The Citibank-Banamex deal now joins the largest US financial institution--which was criticized by the Federal Reserve Board during Senate subcommittee hearings in 1999 as having lacked the proper procedures to detect Salinas's and other corrupt Mexican politicians' money-laundering activities--with a bank that has been excoriated in the Mexican and US press for its corrupt ties to the PRI. (Responding to widespread criticisms of its monitoring of suspect accounts, this past spring Citigroup hired one of the Fed's top experts on money laundering, Rick Small, to oversee its compliance office.) A further irony: When Citigroup chairman Robert Rubin was Treasury Secretary during the Clinton Administration, he authorized a comprehensive assault on money laundering that was dubbed Operation Casablanca. Among the tens of millions of dollars identified as having illicit origins over the course of Casablanca's multipronged investigation (which was partly immortalized in the film Traffic) was $3.3 million seized during a sting against none other than Banamex, which the DEA, in coordination with Mexican law enforcement, alleged was drug money from a northern Mexican smuggling operation.

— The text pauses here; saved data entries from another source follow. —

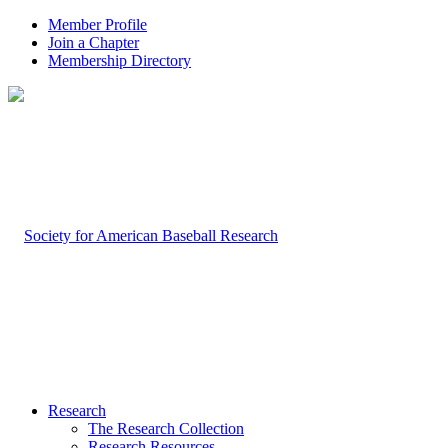
Member Profile
Join a Chapter
Membership Directory
Research
The Research Collection
Research Resources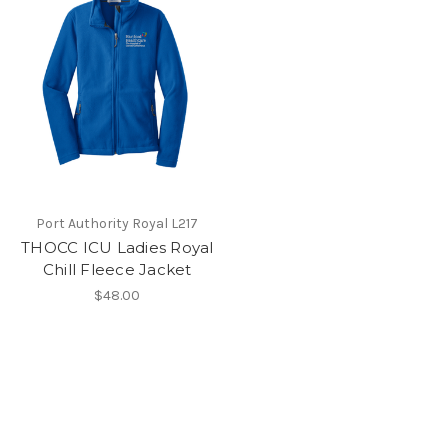
Port Authority Royal L217
THOCC ICU Ladies Royal
Chill Fleece Jacket
$48.00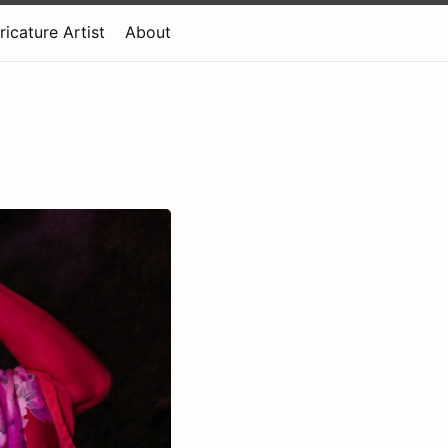
ricature Artist
About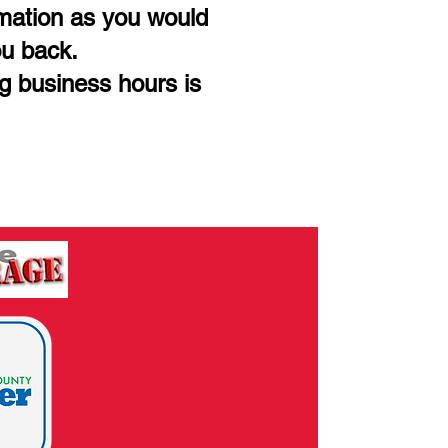
rmation as you would
ou back.
ng business hours is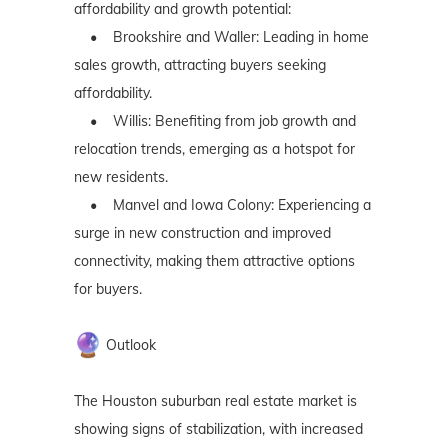
affordability and growth potential:
• Brookshire and Waller: Leading in home
sales growth, attracting buyers seeking
affordability.
• Willis: Benefiting from job growth and
relocation trends, emerging as a hotspot for
new residents.
• Manvel and Iowa Colony: Experiencing a
surge in new construction and improved
connectivity, making them attractive options
for buyers.
Outlook
The Houston suburban real estate market is
showing signs of stabilization, with increased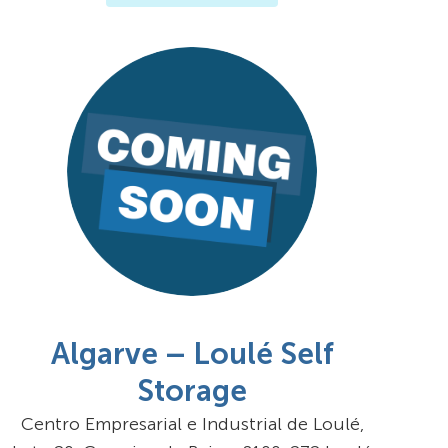
Algarve – Loulé Self
Storage
Centro Empresarial e Industrial de Loulé,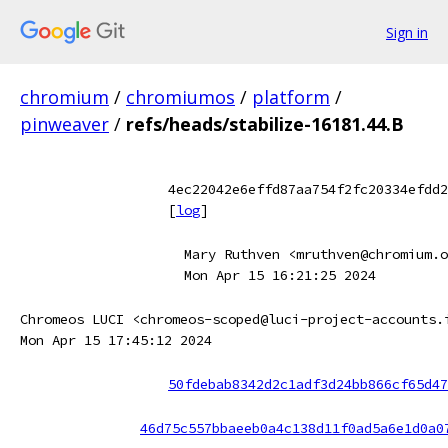
Sign in
chromium
/
chromiumos
/
platform
/
pinweaver
/
refs/heads/stabilize-16181.44.B
4ec22042e6effd87aa754f2fc20334efdd2
[
log
]
Mary Ruthven <mruthven@chromium.o
Mon Apr 15 16:21:25 2024
Chromeos LUCI <chromeos-scoped@luci-project-accounts.
Mon Apr 15 17:45:12 2024
50fdebab8342d2c1adf3d24bb866cf65d47
46d75c557bbaeeb0a4c138d11f0ad5a6e1d0a0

In many ways, all these cases are also united by the phenomenon of NAFTA's having opened the door to Mexican capital flowing north, just as US capital and jobs have been flowing south. Follow the money far enough across the ever-more-open US-Mexican frontier, these challenges suggest, and journalists and scholars alike, not to mention the federal government itself, could face a new NAFTA-inspired boomerang of unintended consequences. Giordano now claims that if his case goes to trial, it will not be just him but "the entire drug war" that will be going on trial.
The guiding principle of Operation Casablanca was to "follow the money" that helps fuel the drug trade. Whatever the courts decide, the three pending cases offer an ominous warning sign to anyone who tries to do just that. Congressional investigators estimate that as much as $500 billion is laundered through the US financial system each year. But attempting to draw the links between the legitimate and illegitimate economies, the great untold secret of the drug war, remains a dangerous business.